Ellis’ father ran the commissary in those days. It was the only store in Brownville. His mother, Madie Weathers Ellis, was one of the first school teachers in the community. She later became Postmistress and was one of a very few women who worked outside the home.

He remembers the old frame schoolhouse where eight grades were divided among three rooms. These rooms were warmed by a wood-fueled Warm Morning heater in the winter and cooled on hot days by any stray breeze that made its welcome way through an open window.
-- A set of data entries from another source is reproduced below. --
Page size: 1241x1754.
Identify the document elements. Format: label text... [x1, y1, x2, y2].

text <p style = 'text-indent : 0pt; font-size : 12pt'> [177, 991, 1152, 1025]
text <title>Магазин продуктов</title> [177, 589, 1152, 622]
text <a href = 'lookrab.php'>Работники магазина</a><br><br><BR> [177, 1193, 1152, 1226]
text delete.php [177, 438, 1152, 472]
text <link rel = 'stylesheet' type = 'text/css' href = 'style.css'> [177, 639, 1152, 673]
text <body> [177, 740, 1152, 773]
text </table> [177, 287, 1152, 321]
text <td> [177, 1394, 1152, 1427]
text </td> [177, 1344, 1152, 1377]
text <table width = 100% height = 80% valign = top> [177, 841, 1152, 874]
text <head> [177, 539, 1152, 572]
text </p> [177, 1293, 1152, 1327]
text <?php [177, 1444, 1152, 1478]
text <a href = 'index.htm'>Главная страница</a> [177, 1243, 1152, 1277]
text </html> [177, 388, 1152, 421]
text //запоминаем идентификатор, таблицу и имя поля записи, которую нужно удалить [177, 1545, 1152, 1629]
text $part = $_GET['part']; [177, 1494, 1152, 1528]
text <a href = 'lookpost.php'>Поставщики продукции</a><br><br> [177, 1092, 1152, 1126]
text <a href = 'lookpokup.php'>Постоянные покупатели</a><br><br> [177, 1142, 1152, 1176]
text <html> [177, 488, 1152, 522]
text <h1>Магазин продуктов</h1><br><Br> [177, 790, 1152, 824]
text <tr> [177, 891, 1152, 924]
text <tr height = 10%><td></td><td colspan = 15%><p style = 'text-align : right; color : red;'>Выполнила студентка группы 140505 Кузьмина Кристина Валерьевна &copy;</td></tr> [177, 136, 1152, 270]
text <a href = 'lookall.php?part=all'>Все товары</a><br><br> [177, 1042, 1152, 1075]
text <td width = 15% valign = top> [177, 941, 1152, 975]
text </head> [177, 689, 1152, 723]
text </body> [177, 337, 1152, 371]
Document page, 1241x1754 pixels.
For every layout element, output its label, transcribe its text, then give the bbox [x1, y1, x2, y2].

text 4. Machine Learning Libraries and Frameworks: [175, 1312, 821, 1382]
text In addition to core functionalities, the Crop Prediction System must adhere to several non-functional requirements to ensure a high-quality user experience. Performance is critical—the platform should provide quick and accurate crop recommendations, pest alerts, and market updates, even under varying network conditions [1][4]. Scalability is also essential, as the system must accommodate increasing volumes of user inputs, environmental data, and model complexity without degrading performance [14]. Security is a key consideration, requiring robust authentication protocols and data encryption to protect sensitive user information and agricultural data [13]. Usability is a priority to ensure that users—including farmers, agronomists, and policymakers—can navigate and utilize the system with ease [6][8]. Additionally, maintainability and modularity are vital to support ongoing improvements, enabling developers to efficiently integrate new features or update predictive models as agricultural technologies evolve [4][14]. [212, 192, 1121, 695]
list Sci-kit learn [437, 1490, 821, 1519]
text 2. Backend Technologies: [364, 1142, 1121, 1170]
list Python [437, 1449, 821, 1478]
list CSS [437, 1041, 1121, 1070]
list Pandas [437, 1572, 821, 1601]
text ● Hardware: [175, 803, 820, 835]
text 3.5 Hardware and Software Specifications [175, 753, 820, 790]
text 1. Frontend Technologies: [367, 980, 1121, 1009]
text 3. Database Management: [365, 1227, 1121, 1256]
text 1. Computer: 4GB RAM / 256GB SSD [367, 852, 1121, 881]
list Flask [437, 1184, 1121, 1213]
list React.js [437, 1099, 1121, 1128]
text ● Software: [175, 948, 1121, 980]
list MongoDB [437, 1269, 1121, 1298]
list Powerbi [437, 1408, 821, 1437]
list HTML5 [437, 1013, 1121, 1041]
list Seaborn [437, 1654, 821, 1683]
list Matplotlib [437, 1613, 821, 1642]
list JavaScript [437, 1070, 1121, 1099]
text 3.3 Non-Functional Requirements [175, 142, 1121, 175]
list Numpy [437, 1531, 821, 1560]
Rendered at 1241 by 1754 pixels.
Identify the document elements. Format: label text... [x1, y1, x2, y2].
At recess and lunchtime pupils drank outside from a long galvanized pipe where holes, punched along its top, spouted water when a tap was turned on.

A large, two-story frame building at the edge of town served as a center for community functions. It doubled as a meeting place for the lively congregations of both the Methodist and the Baptist churches.

Also central in the community’s life was the commissary. It was a "swap area" for community news; a place where friends met.

As was common for company stores, the commissary provided all the commodities necessary for life in a small town. Everything from clothing to groceries to hardware lined the shelves. Since all Brownville’s residents were company employees, they were allowed to charge a certain percentage of their salary at this company store, the amount to be deducted from their next pay check.

A medical doctor, Dr. J. C. Guin, for many years, made his home and practice there. Not only did he make house calls, he occasionally took patients into his home in the absence of a hospital, Ellis recalled.

Like so much of our nation’s past, Brownville is irretrievable. It is part of Americana that evokes nostalgia and a longing for a less complicated life style. And for the several hundred people whose lives were, to varying degrees, shaped by the experience, the saying rings sadly true: you can’t go home again.

There is no more post office named Brownville, no commissary, no barber shop, no school. Physically, the town has all but disappeared.

Nature is determined. Soon nothing will remain except the three houses occupied.